Published on 16 April 2016



Among the three state-of-the-art instruments on board the ESA’s 2009 Herschel satellite mission was an extraordinarily precise infrared camera which, if used on Earth, would be capable of picking up a 100-watt light bulb 300,000 kilometers away. In space, the camera is being used to observe the early stages in the formation of stars and galaxies to deepen our understanding of the origin of the universe. In the four years since it was launched, Herschel has provided 25,000 hours of data to some 600 observation programs.


Leti developed a new kind of bolometer for the Pacs camera (one of the three instruments on board Herschel) that offers a much greater number of pixels than existing cameras: 2,048 for the blue array (made up of eight perfectly-joined matrices), and 512 for the red array (with two matrices).

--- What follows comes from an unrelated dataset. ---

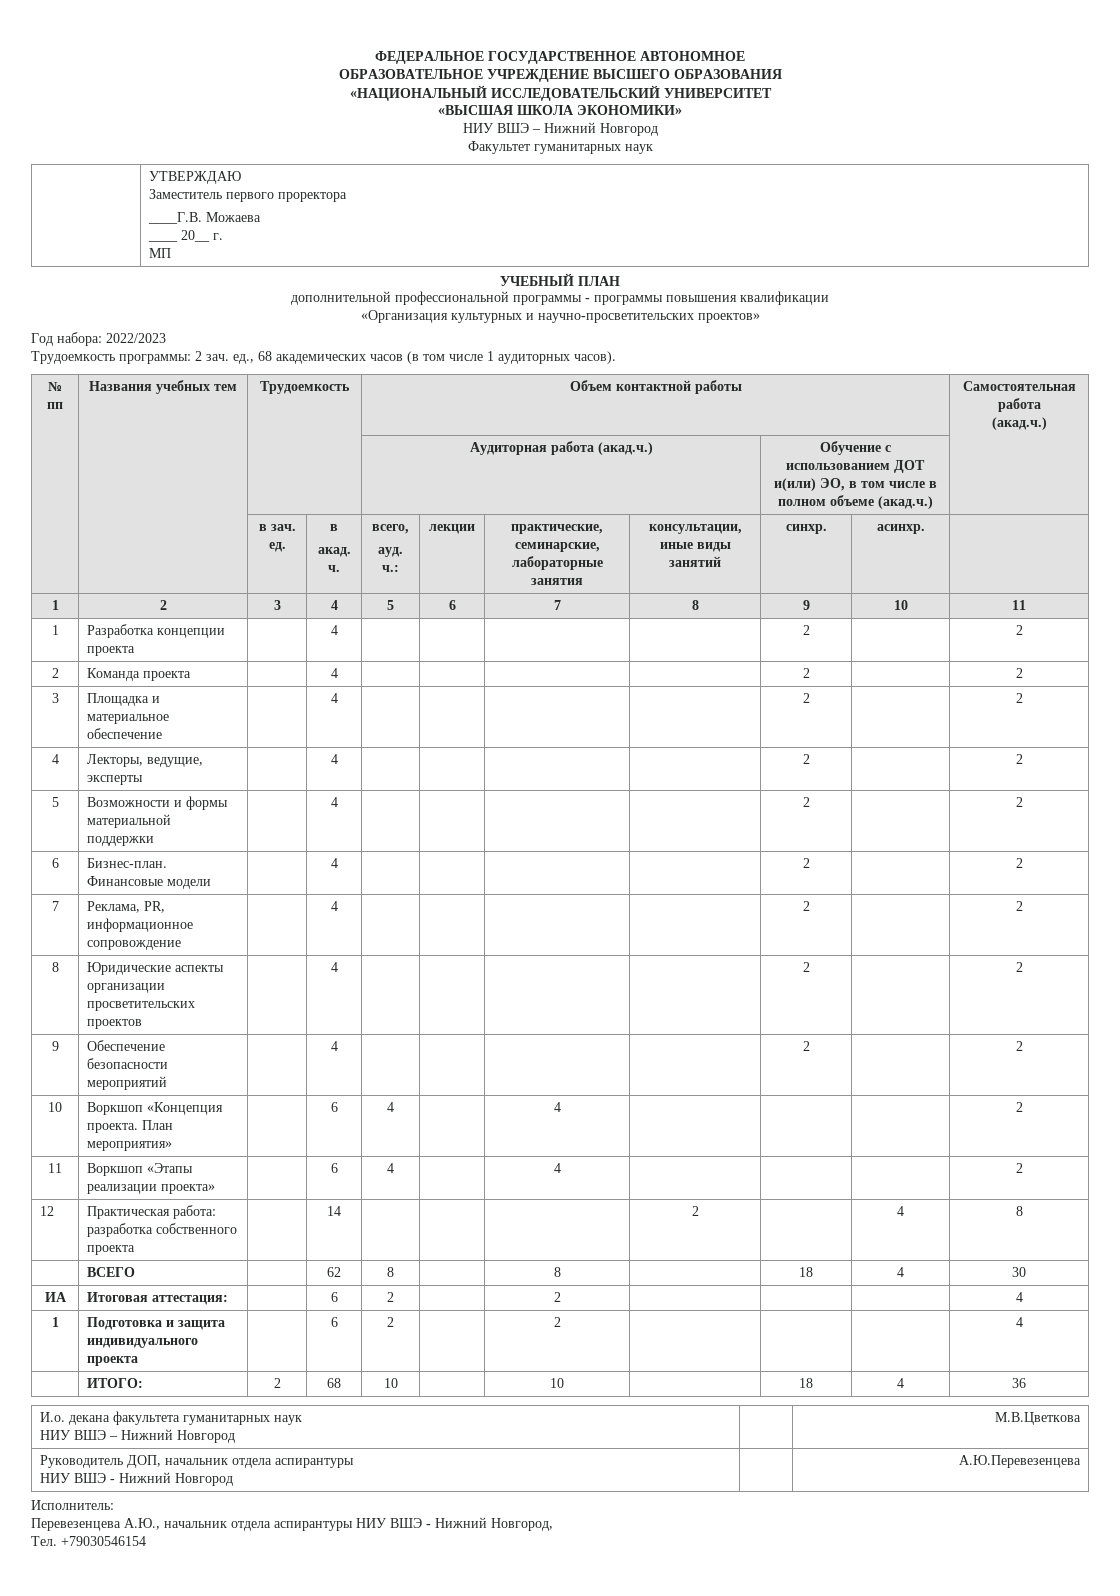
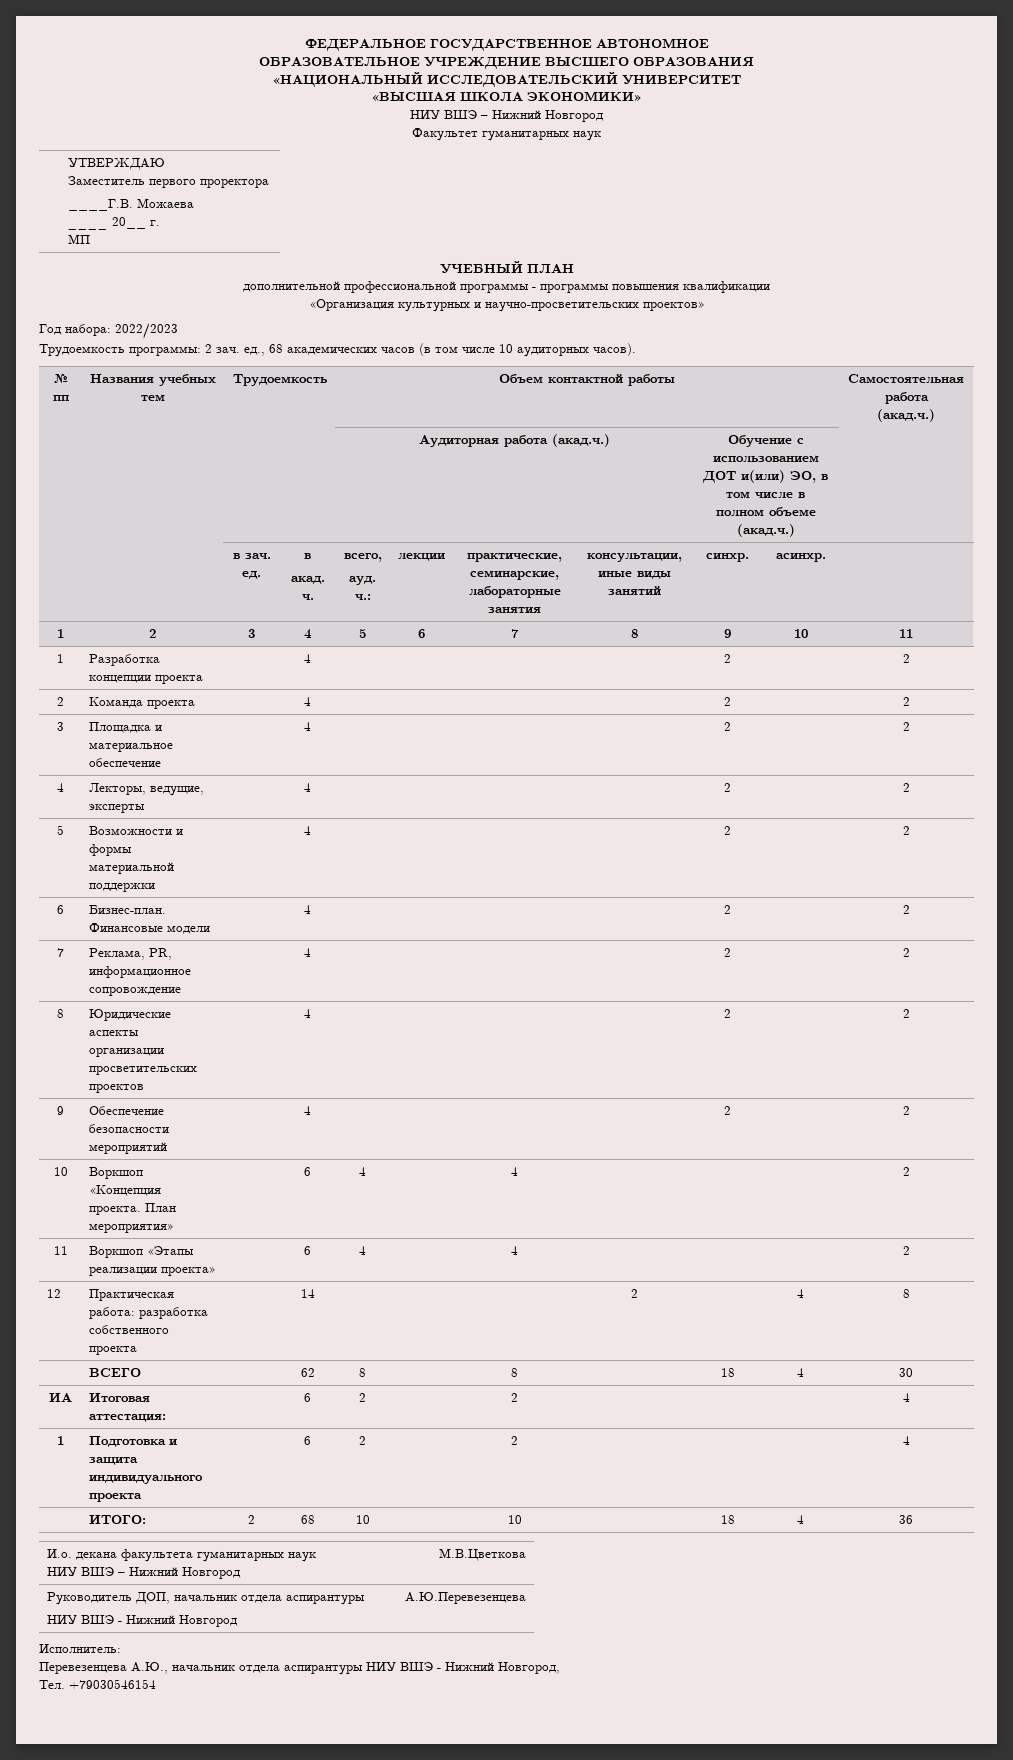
[487,351,494,361] 1 -> [499,344,513,353] 10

The matrices operate at wavelengths of between 55 and 210 microns and offer record-breaking sensitivity of 10-16 W/√Hz. A cooling system keeps them at 0.3 Kelvin.

Leti worked with IRFU, the Institute for Research on the Fundamental Laws of the Universe, to develop a new silicon technology to meet the unique specifications of infrared/submillimeter astronomy. The most critical points in the development work included the pixels’ vibration-resistance, the connection to the thermal sensor, and calibration of this new type of instrument.